## What is required
Count the lines of the records below that hold the word "dalam", and give only the number.

[Opening Given records section]

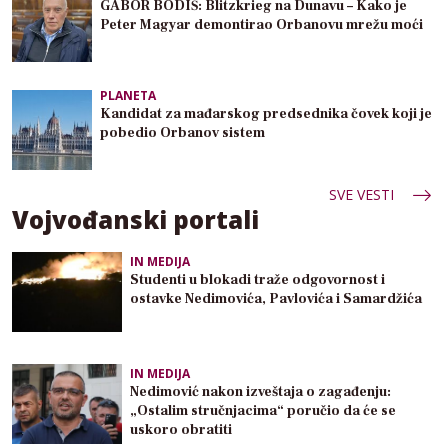
GABOR BODIŠ: Blitzkrieg na Dunavu – Kako je
Peter Magyar demontirao Orbanovu mrežu moći
PLANETA
Kandidat za mađarskog predsednika čovek koji je
pobedio Orbanov sistem
SVE VESTI
Vojvođanski portali
IN MEDIJA
Studenti u blokadi traže odgovornost i
ostavke Nedimovića, Pavlovića i Samardžića
IN MEDIJA
Nedimović nakon izveštaja o zagađenju:
„Ostalim stručnjacima“ poručio da će se
uskoro obratiti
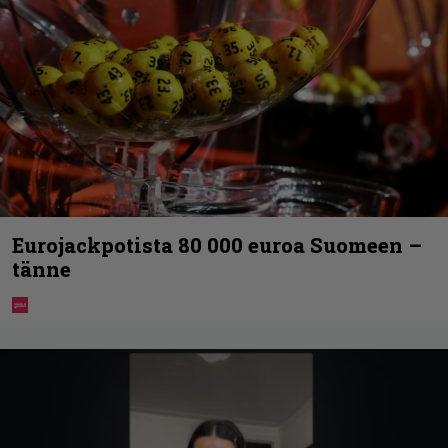
Eurojackpotista 80 000 euroa Suomeen –
tänne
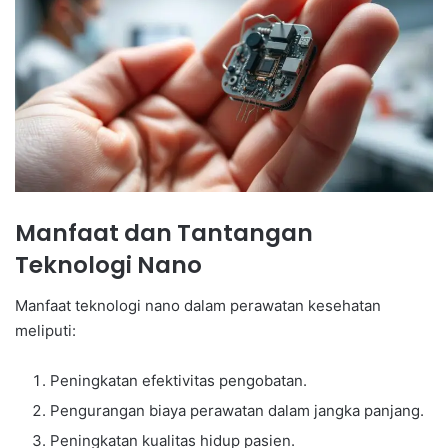
Manfaat dan Tantangan
Teknologi Nano
Manfaat teknologi nano dalam perawatan kesehatan
meliputi:
Peningkatan efektivitas pengobatan.
Pengurangan biaya perawatan dalam jangka panjang.
Peningkatan kualitas hidup pasien.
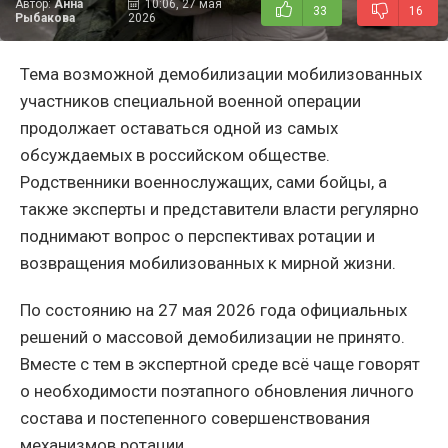
Автор:
Анна
10:06, 27 мая
33
16
Рыбакова
2026
Тема возможной демобилизации мобилизованных
участников специальной военной операции
продолжает оставаться одной из самых
обсуждаемых в российском обществе.
Родственники военнослужащих, сами бойцы, а
также эксперты и представители власти регулярно
поднимают вопрос о перспективах ротации и
возвращения мобилизованных к мирной жизни.
По состоянию на 27 мая 2026 года официальных
решений о массовой демобилизации не принято.
Вместе с тем в экспертной среде всё чаще говорят
о необходимости поэтапного обновления личного
состава и постепенного совершенствования
механизмов ротации.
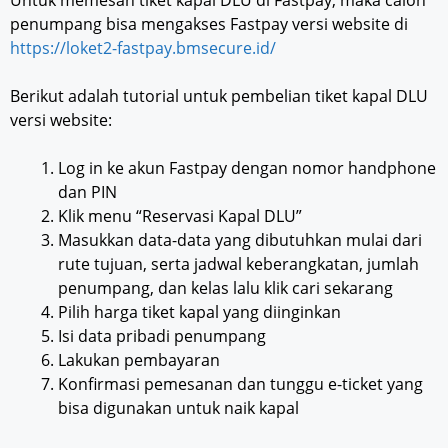
Untuk memesan tiket kapal DLU di Fastpay, maka calon
penumpang bisa mengakses Fastpay versi website di
https://loket2-fastpay.bmsecure.id/
Berikut adalah tutorial untuk pembelian tiket kapal DLU
versi website:
Log in ke akun Fastpay dengan nomor handphone
dan PIN
Klik menu “Reservasi Kapal DLU”
Masukkan data-data yang dibutuhkan mulai dari
rute tujuan, serta jadwal keberangkatan, jumlah
penumpang, dan kelas lalu klik cari sekarang
Pilih harga tiket kapal yang diinginkan
Isi data pribadi penumpang
Lakukan pembayaran
Konfirmasi pemesanan dan tunggu e-ticket yang
bisa digunakan untuk naik kapal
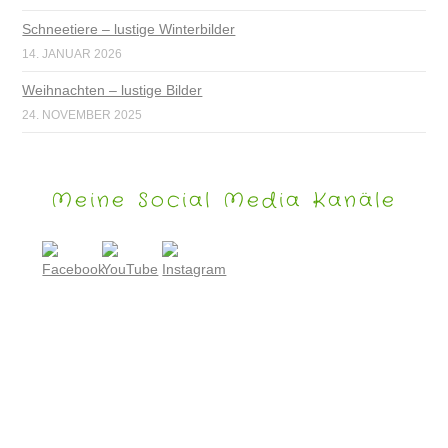
Schneetiere – lustige Winterbilder
14. JANUAR 2026
Weihnachten – lustige Bilder
24. NOVEMBER 2025
Meine Social Media Kanäle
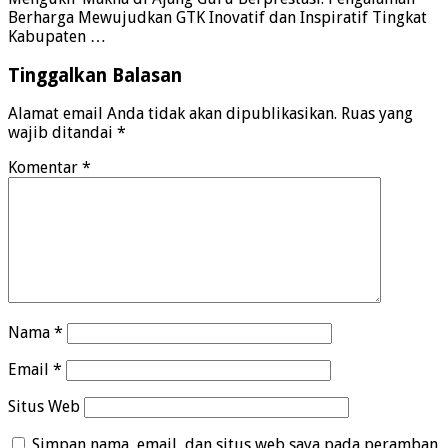
Berharga Mewujudkan GTK Inovatif dan Inspiratif Tingkat
Kabupaten …
Tinggalkan Balasan
Alamat email Anda tidak akan dipublikasikan.
Ruas yang
wajib ditandai
*
Komentar
*
Nama
*
Email
*
Situs Web
Simpan nama, email, dan situs web saya pada peramban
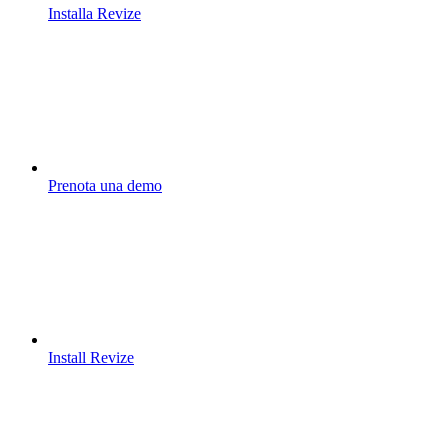
Installa Revize
Prenota una demo
Install Revize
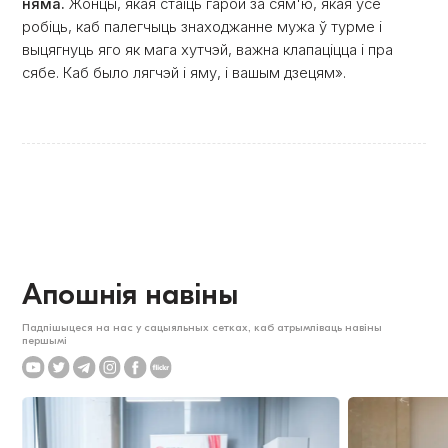
няма.
Жонцы, якая стаіць гарой за сям'ю, якая ўсё
робіць, каб палегчыць знаходжанне мужа ў турме і
выцягнуць яго як мага хутчэй, важна клапаціцца і пра
сябе. Каб было лягчэй і яму, і вашым дзецям».
Апошнія навіны
Падпішыцеся на нас у сацыяльных сетках, каб атрымліваць навіны
першымі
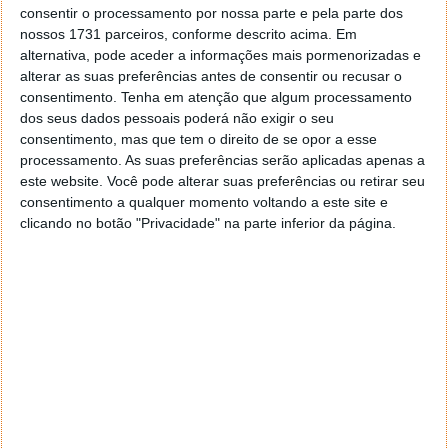
consentir o processamento por nossa parte e pela parte dos
nossos 1731 parceiros, conforme descrito acima. Em
alternativa, pode aceder a informações mais pormenorizadas e
alterar as suas preferências antes de consentir ou recusar o
consentimento.
Tenha em atenção que algum processamento
dos seus dados pessoais poderá não exigir o seu
consentimento, mas que tem o direito de se opor a esse
processamento. As suas preferências serão aplicadas apenas a
este website. Você pode alterar suas preferências ou retirar seu
consentimento a qualquer momento voltando a este site e
clicando no botão "Privacidade" na parte inferior da página.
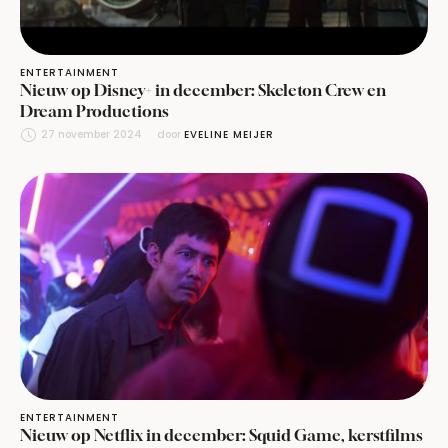
ENTERTAINMENT
Nieuw op Disney+ in december: Skeleton Crew en
Dream Productions
27 november 2024
door 
EVELINE MEIJER
ENTERTAINMENT
Nieuw op Netflix in december: Squid Game, kerstfilms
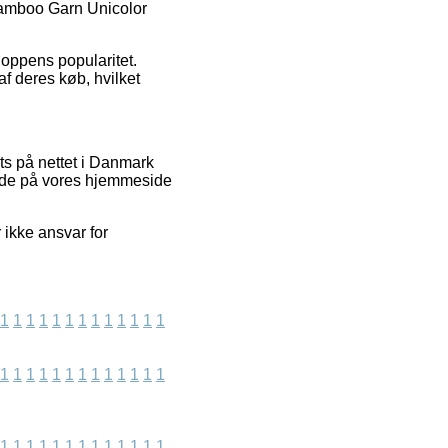
 Bamboo Garn Unicolor
hoppens popularitet.
af deres køb, hvilket
s på nettet i Danmark
ende på vores hjemmeside
ikke ansvar for
1
1
1
1
1
1
1
1
1
1
1
1
1
1
1
1
1
1
1
1
1
1
1
1
1
1
1
1
1
1
1
1
1
1
1
1
1
1
1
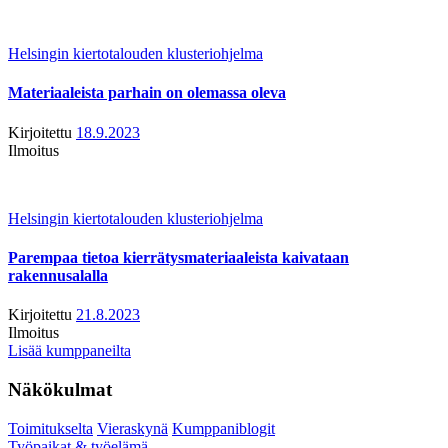
Helsingin kiertotalouden klusteriohjelma
Materiaaleista parhain on olemassa oleva
Kirjoitettu
18.9.2023
Ilmoitus
Helsingin kiertotalouden klusteriohjelma
Parempaa tietoa kierrätysmateriaaleista kaivataan
rakennusalalla
Kirjoitettu
21.8.2023
Ilmoitus
Lisää kumppaneilta
Näkökulmat
Toimitukselta
Vieraskynä
Kumppaniblogit
Työpaikat & työelämä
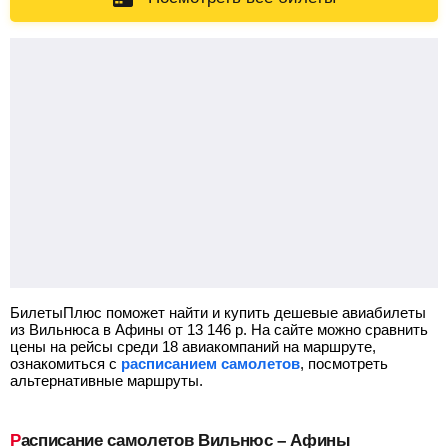
БилетыПлюс поможет найти и купить дешевые авиабилеты
из Вильнюса в Афины от
13 146
р.
На сайте можно сравнить
цены на рейсы среди 18 авиакомпаний на маршруте,
ознакомиться с
расписанием самолетов
, посмотреть
альтернативные маршруты.
Расписание самолетов Вильнюс – Афины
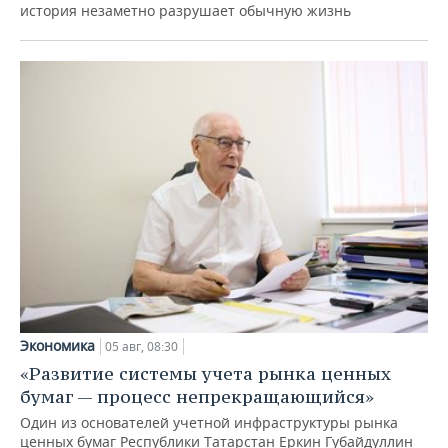
история незаметно разрушает обычную жизнь
Экономика
05 авг, 08:30
«Развитие системы учета рынка ценных
бумаг — процесс непрекращающийся»
Один из основателей учетной инфраструктуры рынка
ценных бумаг Республики Татарстан Еркин Губайдуллин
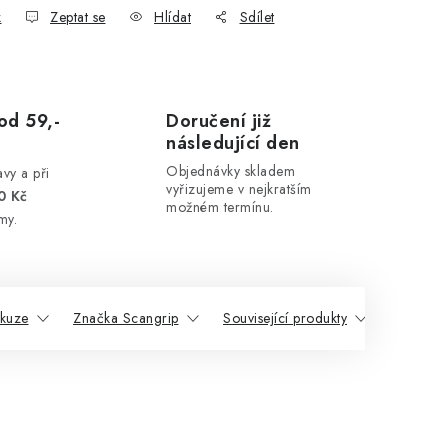
k
Zeptat se
Hlídat
Sdílet
od 59,-
Doručení již
následující den
Objednávky skladem
vy a při
vyřizujeme v nejkratším
0 Kč
možném termínu.
my.
skuze
Značka Scangrip
Související produkty
Podobné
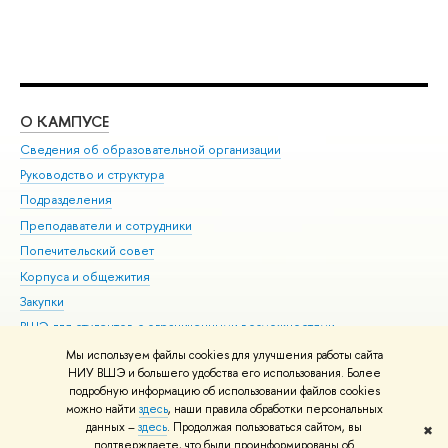
О КАМПУСЕ
ОБ
Сведения об образовательной организации
Мер
Руководство и структура
Мер
Подразделения
Дов
Преподаватели и сотрудники
Ол
Попечительский совет
При
Корпуса и общежития
При
Закупки
Ди
ВШЭ для студентов с ограниченными возможностями
До
здоровья и инвалидностью
Ас
Мы используем файлы cookies для улучшения работы сайта
Версия для слабовидящих
НИУ ВШЭ и большего удобства его использования. Более
Обр
подробную информацию об использовании файлов cookies
Единая платежная страница
можно найти
здесь
, наши правила обработки персональных
данных –
здесь
. Продолжая пользоваться сайтом, вы
✖
Редактору
подтверждаете, что были проинформированы об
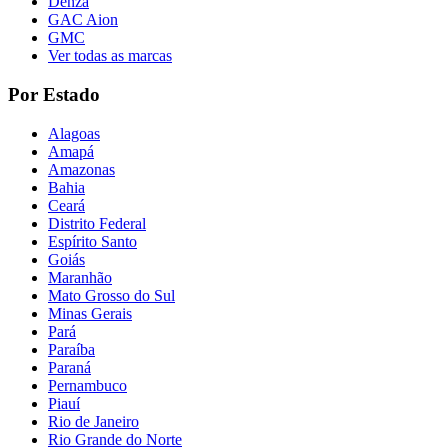
Denza
GAC Aion
GMC
Ver todas as marcas
Por Estado
Alagoas
Amapá
Amazonas
Bahia
Ceará
Distrito Federal
Espírito Santo
Goiás
Maranhão
Mato Grosso do Sul
Minas Gerais
Pará
Paraíba
Paraná
Pernambuco
Piauí
Rio de Janeiro
Rio Grande do Norte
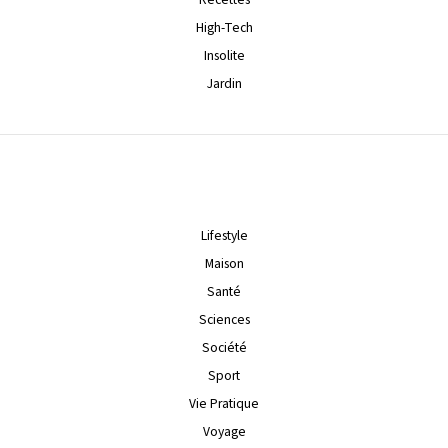
High-Tech
Insolite
Jardin
Lifestyle
Maison
Santé
Sciences
Société
Sport
Vie Pratique
Voyage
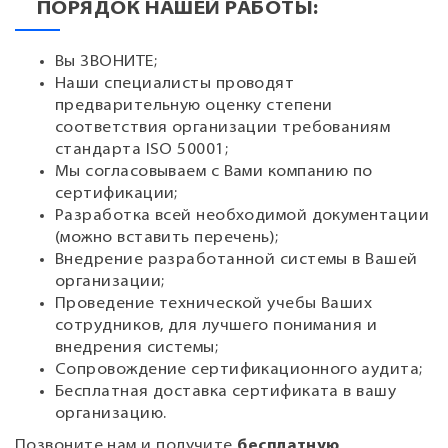
ПОРЯДОК НАШЕЙ РАБОТЫ:
Вы ЗВОНИТЕ;
Наши специалисты проводят
предварительную оценку степени
соответствия организации требованиям
стандарта ISO 50001;
Мы согласовываем с Вами компанию по
сертификации;
Разработка всей необходимой документации
(можно вставить перечень);
Внедрение разработанной системы в Вашей
организации;
Проведение технической учебы Ваших
сотрудников, для лучшего понимания и
внедрения системы;
Сопровождение сертификационного аудита;
Бесплатная доставка сертификата в вашу
организацию.
Позвоните нам и получите
бесплатную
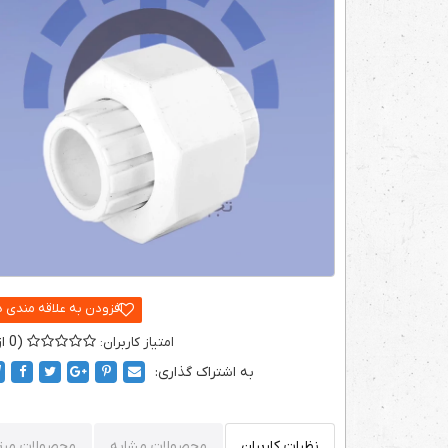
0
به اشتراک گذاری:
نظرات کاربران
محصولات مشابه
محصولات مرت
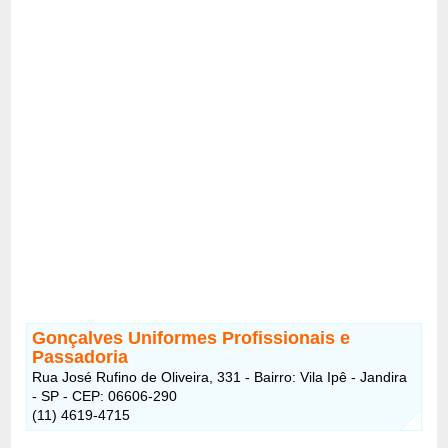
Gonçalves Uniformes Profissionais e
Passadoria
Rua José Rufino de Oliveira, 331 - Bairro: Vila Ipê - Jandira
- SP - CEP: 06606-290
(11) 4619-4715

[Closing Given records section]

## Written answer
2